Posted Dec 24, 2012 14:04 UTC (Mon) by sorpigal (subscriber, #36106) [Link]

Speaking of Windows, this is one thing that Microsoft got *absolutely right* in Windows 7, which is another reason that Win8's UI is such a shame. If you've never used it, there's a good write up of the thing. This behavior is hidden in plain sight in that you can continue to work as usual without knowing it's there but have a decent chance of discovering it "by mistake" at the very moment you try and do what it helps you do anyway.

It allows average people to get their toes wet with tiling without having to take the plunge. Pure UI win, IMO.

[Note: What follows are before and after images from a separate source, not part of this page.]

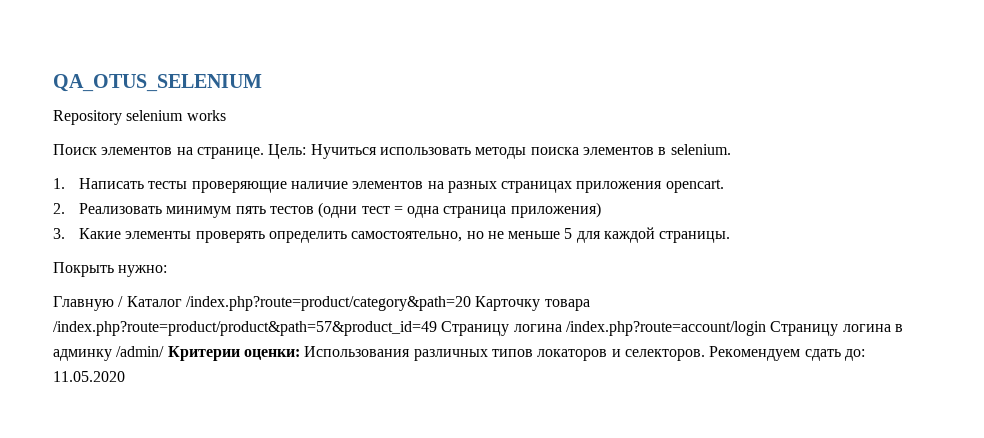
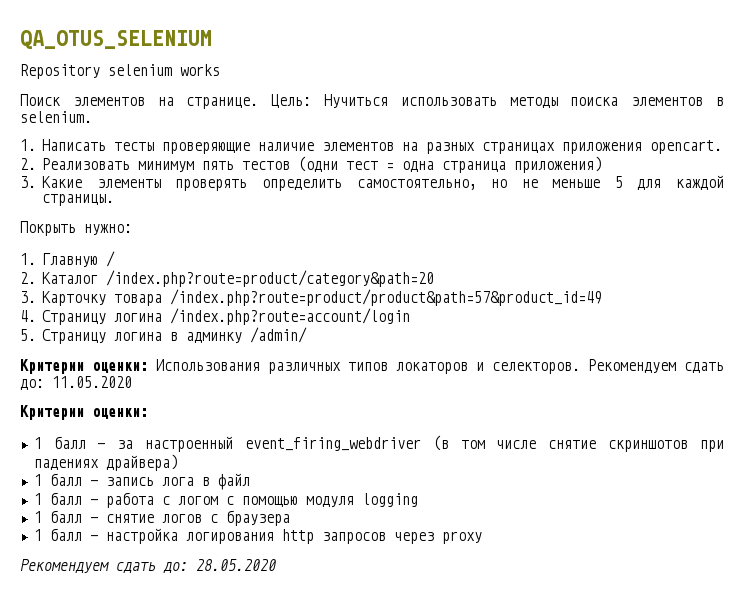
(168, 271) none -> [20,253,36,265] 1.
(124, 301) none -> [20,272,36,284] // 2.
(471, 303) none -> [20,291,36,303] // 3.
(437, 328) none -> [20,310,36,322] // 4.
(766, 328) none -> [20,329,36,341] // 5.
(165, 351) none -> (308, 335) //
(125, 376) none -> [20,405,148,420] [33,435,725,452] [33,454,178,471] [33,473,250,490] [33,492,418,508] [33,510,290,526] [33,528,482,544] [20,559,276,574] // Критерии оценки: // 1 балл - за настроенный event_firing_webdriver (в том числе снятие скриншотов при падениях драйвера) // 1 балл - запись лога в файл // 1 балл - работа с логом с помощью модуля logging // 1 балл - снятие логов с браузера // 1 балл - настройка логирования http запросов через proxy // Рекомендуем сдать до: 28.05.2020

The whole "Engineering" series at that blog is a wonderful read. You may not always like their conclusions, and perhaps some of the methodology is flawed, but there are lots of numbers and quite a few insightful comments about how the "common" UIs of today got to be the way they are.

Tiling is awesome

Posted Dec 24, 2012 14:55 UTC (Mon) by rsidd (subscriber, #2582) [Link]

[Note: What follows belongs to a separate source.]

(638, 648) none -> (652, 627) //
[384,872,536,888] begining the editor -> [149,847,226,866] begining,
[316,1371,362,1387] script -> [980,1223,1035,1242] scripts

The snap stuff is there in Ubuntu/Compiz, and I think kde/kwin too. I liked it. But on the whole I found those environments bloated and sluggish after the initial eyecandy factor wore off.

Tiling is awesome

Posted Dec 24, 2012 15:34 UTC (Mon) by sorpigal (subscriber, #36106) [Link]

I believe there's something similar in KDE, but I cannot comment on Compiz.

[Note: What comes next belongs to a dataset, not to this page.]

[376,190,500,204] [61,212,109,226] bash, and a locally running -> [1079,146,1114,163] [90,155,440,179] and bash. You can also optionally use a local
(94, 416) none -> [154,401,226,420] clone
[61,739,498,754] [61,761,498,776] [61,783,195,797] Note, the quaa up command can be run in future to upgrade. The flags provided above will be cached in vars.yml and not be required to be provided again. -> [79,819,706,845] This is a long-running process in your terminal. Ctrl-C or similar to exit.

This sort of simple behavior doesn't have to go with a bloated environment. It's the biggest frustration-reducer since "placing windows within a few px of edges or other windows causes them to snap together" and "size window to max height/width without overlapping" options. Little things like this make managing windows much more pleasant.

Tiling is awesome

Posted Dec 24, 2012 15:57 UTC (Mon) by rsidd (subscriber, #2582) [Link]

Which WM does "size window to maximum without overlapping"? Or is that in an option in Windows 7?

Another feature I like, on several linux WMs, is middle-click maximise to maximise vertically only. But I think Windows doesn't do much with the middle button...

Tiling is awesome

Posted Dec 24, 2012 18:52 UTC (Mon) by Holmes1869 (guest, #42043) [Link]

I'm using KDE 4.9 with Fedora (so kwin), and the splitting windows w/o overlapping works very nicely. I use Windows 7 in my day job and also found that to be a huge win over XP. I like KDE's a bit better because it can do 4 quadrants, not just two vertical sides. Good stuff.

Tiling is awesome

Posted Dec 24, 2012 19:19 UTC (Mon) by khim (subscriber, #9252) [Link]

Which WM does "size window to maximum without overlapping"?

It's called maximumize in Compiz and it was there for over five years. Not sure about KDE.

Tiling is awesome

Posted Jan 6, 2013 3:02 UTC (Sun) by nickbp (subscriber, #63605) [Link]

Compiz has a "Grid" plugin which provides shortcuts for placing windows in a tiled layout. I liked it enough at the time that I ended up implementing similar functionality as a standalone executable: http://nickbp.com/gridmgr/

But at the moment I just use Awesome.